Iris - Eyes for the Blind

Iris is a device that enables the blind and visually impaired to see through their other senses.

Designed to enhance spatial awareness and environmental understanding, Iris consists of a Raspberry Pi 4B, Arduino Uno R3, Ultrasonic Sensor, and a haptic vibration motor. The system captures real-time imagery using a Logitech USB camera and leverages the power of Google’s Gemini-2.5-Flash model to generate concise and easy-to-understand descriptions of the world around the user. These descriptions are then vocalized using LMNT’s cloud-based text-to-speech (TTS) service, creating a human-sounding voice that seamlessly speaks to the user. The system goes a step further by providing haptic feedback using an Arduino-controlled motor, which vibrates at varying intensities based on the distance of objects in the environment, replacing white canes and better protecting the user from obstacles.

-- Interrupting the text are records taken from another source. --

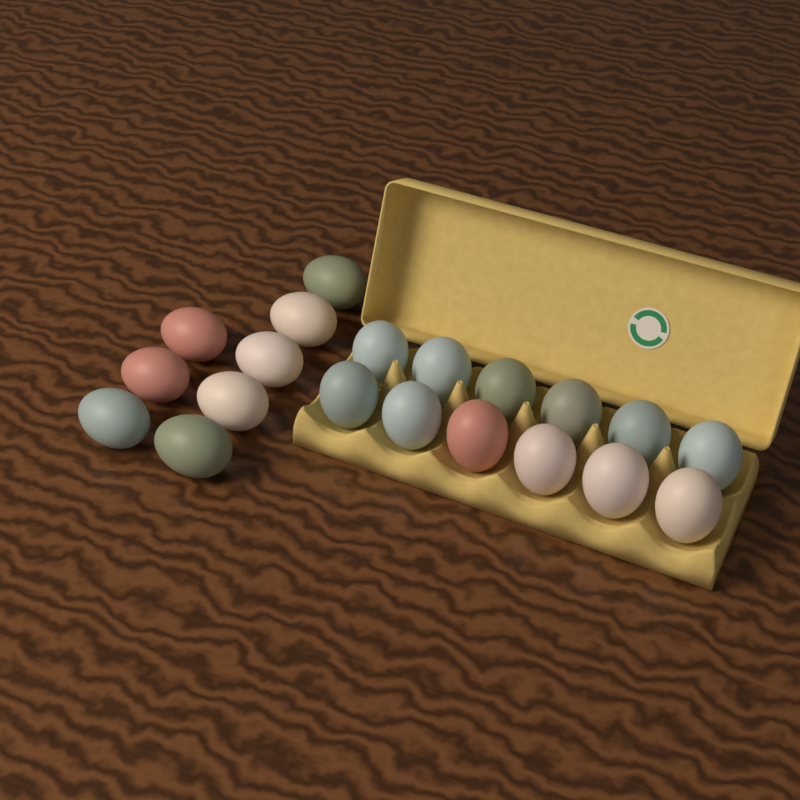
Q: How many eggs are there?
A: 20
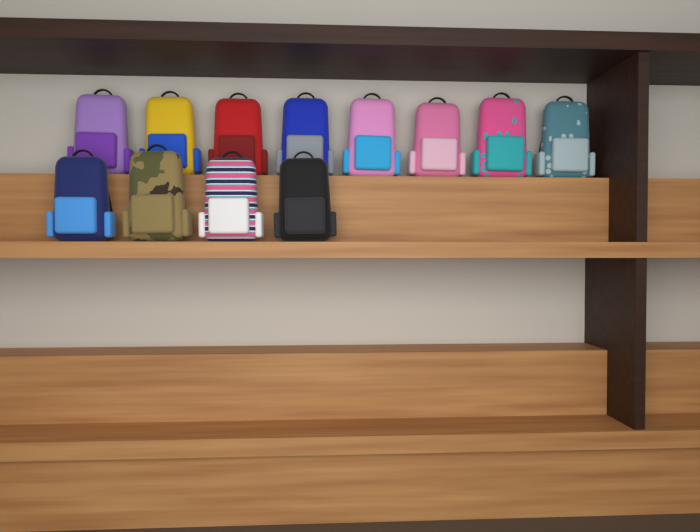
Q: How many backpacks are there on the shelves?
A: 12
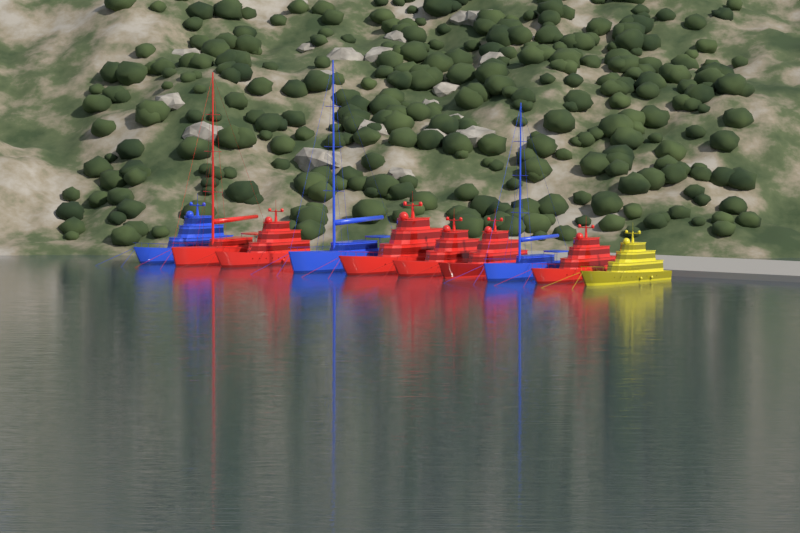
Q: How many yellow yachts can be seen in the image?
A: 1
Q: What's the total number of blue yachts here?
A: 3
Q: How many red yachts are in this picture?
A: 6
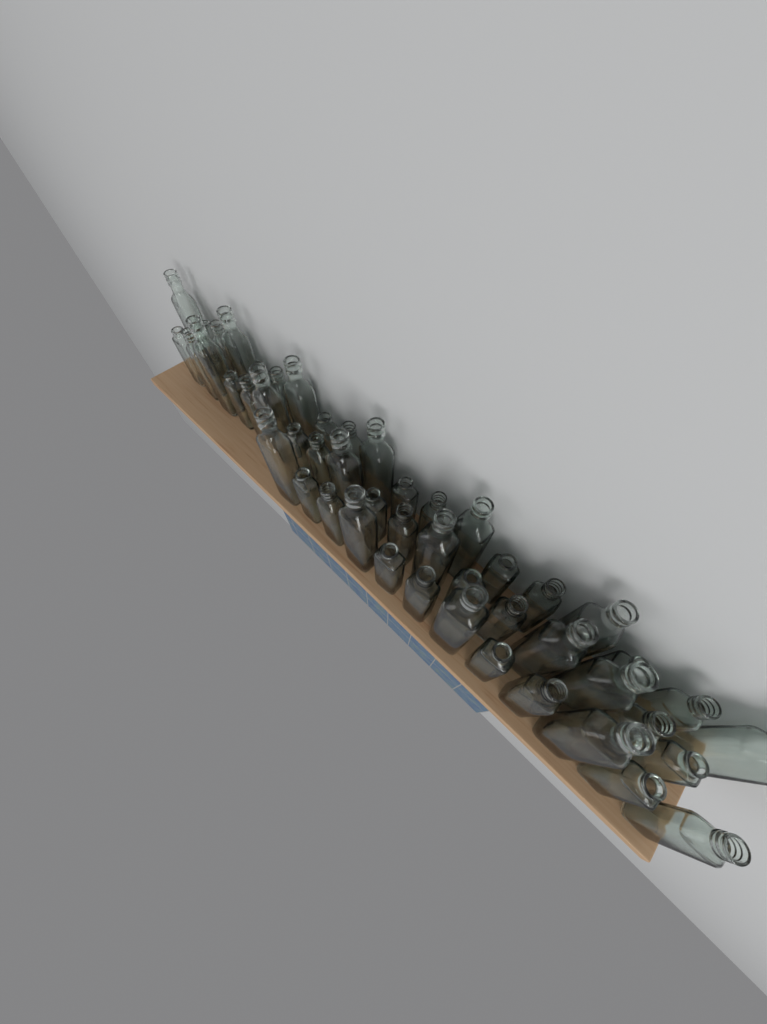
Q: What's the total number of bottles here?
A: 49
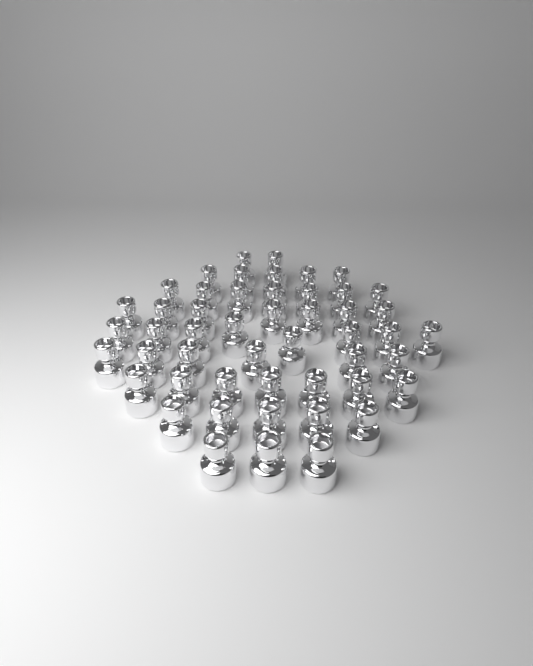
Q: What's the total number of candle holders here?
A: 50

We developed Iris by breaking the project down into text-to-speech, serial-based haptic feedback, LLM-driven scene analysis, and image capturing. Our major hurdles were coordinating asynchronous operations across components, adjusting latency, and integrating real-time cloud APIs with hardware that had limited resources. This project taught us how to integrate multimodal outputs into a cohesive system, and optimize AI services for edge devices. In the future, we hope to develop Iris into a wearable assistant with voice-activated commands, offline fallback models, and sophisticated localization, enabling AI-driven awareness to be genuinely portable and individualized.